15 Aug 2003 chalst   » (Master)

Bad cases make bad laws
With the recent assertion by SCO's chief counsel that `The GPL is invalid' based on an clearly absurd interpretation of copyright law, their case has completely severed what few strands of credibility it once possessed. Some people still argue that this is an important lawsuit, because of the possibility of related actions. This is to neglect the useful lawyer's maxim that bad cases make bad law. I don't think that significant precedents on IP will come from this farce, and the only non-prurient interest I see left is to understand why a well-regarded law firm like Boies, Schiller and Flexner has let its reputation be abused in this way.

Voting machines
Bram argued in his 13th August diary entry against the accuracy of electronic voting machines: in my last post, I tacitly made the assumption that if electronic voting systems are ever deployed, they will perform better than mechanical systems under normal circumstances. I realise that there are grounds to believe this an optimistic assumption; still it is important to bear in mind how bad mechanical systems are: apparently almost 1 in 30 votes is miscast or ignored.
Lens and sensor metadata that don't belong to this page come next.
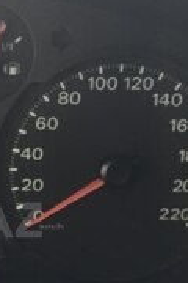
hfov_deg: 15.4
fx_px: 650
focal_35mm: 83
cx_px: -78
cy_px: 220
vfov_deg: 24.1
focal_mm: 4.15
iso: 80
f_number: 2.2
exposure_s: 1/33
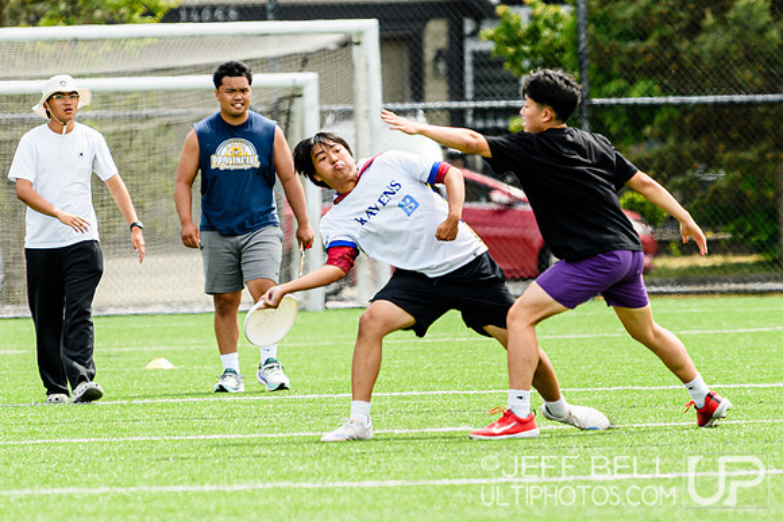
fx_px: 11687
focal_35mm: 537
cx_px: 529
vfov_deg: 2.6
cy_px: 267
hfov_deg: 3.8
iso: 140
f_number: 3.2
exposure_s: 1/1250
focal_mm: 200
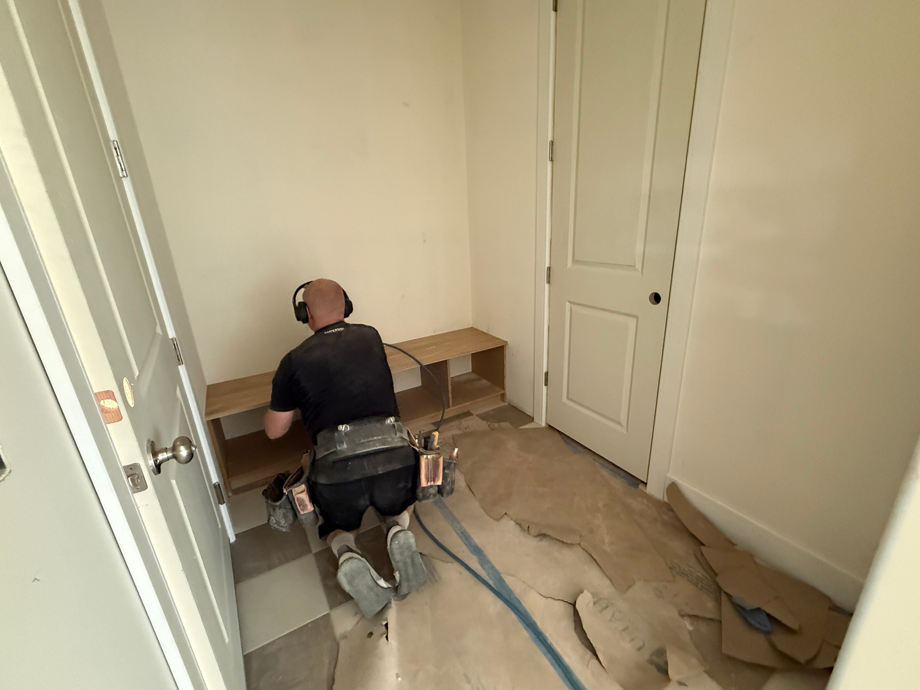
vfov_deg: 81.8
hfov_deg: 98.2
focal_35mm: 15
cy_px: 346
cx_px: 455
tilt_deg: -18.8
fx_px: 399
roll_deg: +3.6
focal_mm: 2.22
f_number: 2.2
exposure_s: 1/60
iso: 800
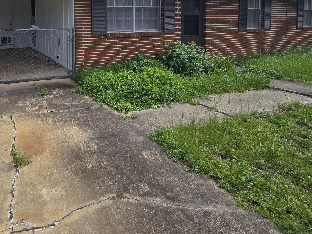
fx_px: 216
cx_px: 82
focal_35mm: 24
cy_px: 30
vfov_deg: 51.3
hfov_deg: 67.5
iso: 50
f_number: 2.2
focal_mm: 2.2
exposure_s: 1/2417
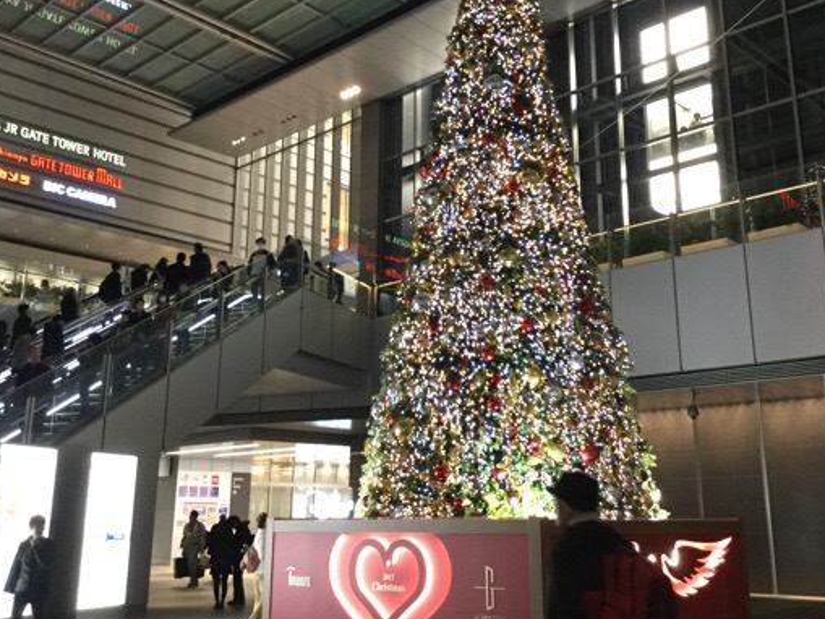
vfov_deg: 36.7
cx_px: 430
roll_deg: -1.9
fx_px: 930
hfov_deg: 47.8
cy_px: 253
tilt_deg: +16.6
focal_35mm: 39
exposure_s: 1/30
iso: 200
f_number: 2.4
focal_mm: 3.3
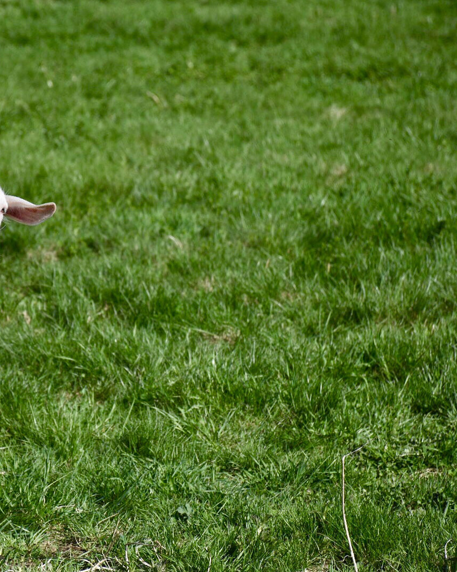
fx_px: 5023
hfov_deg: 5.2
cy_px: 285
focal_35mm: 297
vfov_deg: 6.5
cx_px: 121
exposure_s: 1/500
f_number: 5.6
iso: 100
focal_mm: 140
Also, there is no reason why electronic voting should not create a paper trail, although, I agree, most current proposals do not.

Bram's minefield
In Bram's 6th August entry Bram introduces a `game' played over ZFC: even in the simplified case of large cardinal axioms (LCAs), there may be no fact of the matter of which is stronger: if you look at the diagram of important LCAs in Kanamori's "The Higher Infinite", they form a partial order, not a linear order (I don't know whether this reflects known independence results or just ignorance). I do think as a kind of thought experiment, your exercise is illuminating; I like to think about how different mathematical pholosophy might be if results came to known in different order, might we regard a much weaker or stronger set theory as the default?

The Knight's Tour I
First in a series of posts on a combinatoric problem. A knights tour of an MxN chessboard is a sequence of squares of the board, where there is a valid knight's moves between each square and its successor, and where each square of the chessboard occurs exactly once. The tour is closed if its first square can be reached from its last. Can you prove that there are no solutions for 2x2, 3x3, and 4x4 boards, or closed solutions for the 5x5 board?

Erratum: The original version of this entry asked to prove there are no solutions to 5x5 boards, which is false: there are solutions, only no closed solutions.